As we were contemplating chucking up the weapon drum to turn it to the right length, Chris pointed out another piece of equipment with a subtle cough - a bandsaw! It's a fancy one, with the ability to repeat parts using a hydraulic mechnism to move material along the blade.

So with a good helping of country-style gravy (cutting fluid really) we set it to work on the drum - which took not much more than a minute and a couple of pints of orange ooze to trim down perfectly.

We'd like to thank Chris and Mike again, and after picking up a power supply and LiPo charge sack from their store, we headed back to base, promising to bring the completed 'bot by to challenge one of their racers show off a little bit once it was running. Thanks guys!

Back at the Build Space, we bolted a weapon pulley to the polycarb end-cap, and tested the fit. The dead weapon axle had been turned down a little at Speedster Hobbies, and everything seems to roll very nicely!

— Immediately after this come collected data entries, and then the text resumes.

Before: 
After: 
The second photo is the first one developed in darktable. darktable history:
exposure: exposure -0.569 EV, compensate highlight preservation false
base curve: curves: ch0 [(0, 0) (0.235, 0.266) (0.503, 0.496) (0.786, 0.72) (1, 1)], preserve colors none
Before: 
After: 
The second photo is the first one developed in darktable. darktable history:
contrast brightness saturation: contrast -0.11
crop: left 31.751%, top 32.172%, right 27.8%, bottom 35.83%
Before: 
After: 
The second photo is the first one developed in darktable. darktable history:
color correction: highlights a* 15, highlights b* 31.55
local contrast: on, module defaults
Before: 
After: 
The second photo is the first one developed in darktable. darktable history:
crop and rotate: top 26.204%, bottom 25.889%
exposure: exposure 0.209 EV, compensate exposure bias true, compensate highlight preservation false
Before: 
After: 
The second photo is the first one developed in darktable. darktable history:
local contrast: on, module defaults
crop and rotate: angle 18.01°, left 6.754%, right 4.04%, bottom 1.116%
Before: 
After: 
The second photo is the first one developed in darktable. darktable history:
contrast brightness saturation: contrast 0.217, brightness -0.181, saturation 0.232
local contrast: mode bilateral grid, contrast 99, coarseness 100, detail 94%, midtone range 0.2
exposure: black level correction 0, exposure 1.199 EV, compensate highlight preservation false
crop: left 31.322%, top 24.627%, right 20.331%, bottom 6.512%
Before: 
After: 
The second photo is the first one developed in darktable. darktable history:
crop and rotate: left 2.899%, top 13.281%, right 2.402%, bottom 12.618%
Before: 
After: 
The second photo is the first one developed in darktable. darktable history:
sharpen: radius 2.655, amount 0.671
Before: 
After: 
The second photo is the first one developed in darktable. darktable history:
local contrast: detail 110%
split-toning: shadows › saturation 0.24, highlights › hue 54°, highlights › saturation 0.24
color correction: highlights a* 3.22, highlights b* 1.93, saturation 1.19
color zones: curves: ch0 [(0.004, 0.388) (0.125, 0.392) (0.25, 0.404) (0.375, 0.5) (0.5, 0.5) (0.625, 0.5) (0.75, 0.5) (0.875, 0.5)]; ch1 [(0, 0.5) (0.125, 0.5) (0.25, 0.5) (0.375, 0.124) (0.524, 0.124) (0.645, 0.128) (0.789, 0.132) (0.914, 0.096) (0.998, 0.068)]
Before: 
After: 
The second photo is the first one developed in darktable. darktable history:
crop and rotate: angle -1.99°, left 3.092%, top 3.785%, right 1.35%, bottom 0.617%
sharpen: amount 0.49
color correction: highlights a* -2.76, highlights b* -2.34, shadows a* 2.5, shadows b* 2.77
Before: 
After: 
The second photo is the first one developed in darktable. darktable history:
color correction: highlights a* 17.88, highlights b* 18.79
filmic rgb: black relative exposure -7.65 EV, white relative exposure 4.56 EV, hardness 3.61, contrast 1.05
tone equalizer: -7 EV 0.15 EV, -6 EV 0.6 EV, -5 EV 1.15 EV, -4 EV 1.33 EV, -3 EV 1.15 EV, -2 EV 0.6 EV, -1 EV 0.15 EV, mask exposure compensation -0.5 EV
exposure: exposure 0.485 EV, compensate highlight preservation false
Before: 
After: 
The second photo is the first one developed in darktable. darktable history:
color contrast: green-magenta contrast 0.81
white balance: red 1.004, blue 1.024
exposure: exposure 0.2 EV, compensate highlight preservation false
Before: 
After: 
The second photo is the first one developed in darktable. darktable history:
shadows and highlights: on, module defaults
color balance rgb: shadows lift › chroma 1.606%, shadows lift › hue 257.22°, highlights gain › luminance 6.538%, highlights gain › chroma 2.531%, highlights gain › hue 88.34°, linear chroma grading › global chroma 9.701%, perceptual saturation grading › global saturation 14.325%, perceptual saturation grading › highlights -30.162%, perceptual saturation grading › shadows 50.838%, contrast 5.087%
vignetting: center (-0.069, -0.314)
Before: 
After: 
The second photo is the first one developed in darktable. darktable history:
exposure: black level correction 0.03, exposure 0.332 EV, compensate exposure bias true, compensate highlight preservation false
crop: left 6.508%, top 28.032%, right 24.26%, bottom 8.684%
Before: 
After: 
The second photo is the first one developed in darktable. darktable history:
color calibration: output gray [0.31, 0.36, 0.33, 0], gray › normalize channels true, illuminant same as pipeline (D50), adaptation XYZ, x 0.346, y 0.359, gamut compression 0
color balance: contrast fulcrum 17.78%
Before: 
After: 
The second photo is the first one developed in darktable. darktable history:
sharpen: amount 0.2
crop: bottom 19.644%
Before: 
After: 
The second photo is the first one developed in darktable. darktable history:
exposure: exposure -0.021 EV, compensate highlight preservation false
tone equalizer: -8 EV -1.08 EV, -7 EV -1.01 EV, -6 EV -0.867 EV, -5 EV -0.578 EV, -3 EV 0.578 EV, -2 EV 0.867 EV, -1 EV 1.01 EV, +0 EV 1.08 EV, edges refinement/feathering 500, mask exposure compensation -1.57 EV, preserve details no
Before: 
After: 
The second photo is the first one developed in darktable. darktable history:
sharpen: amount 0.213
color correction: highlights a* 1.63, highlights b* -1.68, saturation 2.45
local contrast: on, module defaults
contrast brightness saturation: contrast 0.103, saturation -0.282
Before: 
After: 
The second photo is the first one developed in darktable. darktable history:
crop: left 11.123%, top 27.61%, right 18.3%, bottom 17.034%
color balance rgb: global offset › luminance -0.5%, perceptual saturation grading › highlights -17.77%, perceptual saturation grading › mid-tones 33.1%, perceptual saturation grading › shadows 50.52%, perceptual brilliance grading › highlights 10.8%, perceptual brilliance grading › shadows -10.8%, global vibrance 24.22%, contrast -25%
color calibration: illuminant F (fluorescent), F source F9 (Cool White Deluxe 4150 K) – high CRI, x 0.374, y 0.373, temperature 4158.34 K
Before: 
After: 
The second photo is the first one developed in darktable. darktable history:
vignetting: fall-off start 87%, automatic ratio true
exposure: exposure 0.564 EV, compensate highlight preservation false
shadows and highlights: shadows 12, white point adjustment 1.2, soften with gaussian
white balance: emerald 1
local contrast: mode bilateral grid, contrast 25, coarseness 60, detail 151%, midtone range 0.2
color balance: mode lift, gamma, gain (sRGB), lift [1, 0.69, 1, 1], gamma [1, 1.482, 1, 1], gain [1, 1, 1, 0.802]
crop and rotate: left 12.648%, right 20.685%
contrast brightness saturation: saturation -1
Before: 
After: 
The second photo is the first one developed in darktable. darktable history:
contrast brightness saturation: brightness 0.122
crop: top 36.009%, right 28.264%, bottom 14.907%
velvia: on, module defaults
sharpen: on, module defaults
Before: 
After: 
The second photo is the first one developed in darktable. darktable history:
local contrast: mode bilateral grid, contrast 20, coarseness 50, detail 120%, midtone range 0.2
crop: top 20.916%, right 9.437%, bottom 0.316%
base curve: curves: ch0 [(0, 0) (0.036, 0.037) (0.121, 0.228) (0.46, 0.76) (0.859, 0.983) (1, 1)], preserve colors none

We hooked up one of our battery chargers to the power supply and verified everything beeped - we haven't read the charger manual yet, so have no idea how to actually make it charge a pack, but one thing at a time :-) We also fitted Anderson PowerPoles to the charger, rather than the aligator clips it came with.

For some reason, our paint job from last night came out with a bit of a texture to it. Odd. But we pressed in the bushings for the drive axle, and moved on.

Time for a lick of paint for the inner rails and back plate. We'd taped over the threaded holes for convenience - not wanting to have to clear the paint out of the threads later.

Here's where we wrapped up for the day before cleaning up for dinner - the drive axles have been threaded for the 3/8-24 shafts on the Handiworks. We're not best pleased with them ... they're not totally straight, so we may turn them around and re-thread the other end and try to get them to run truer.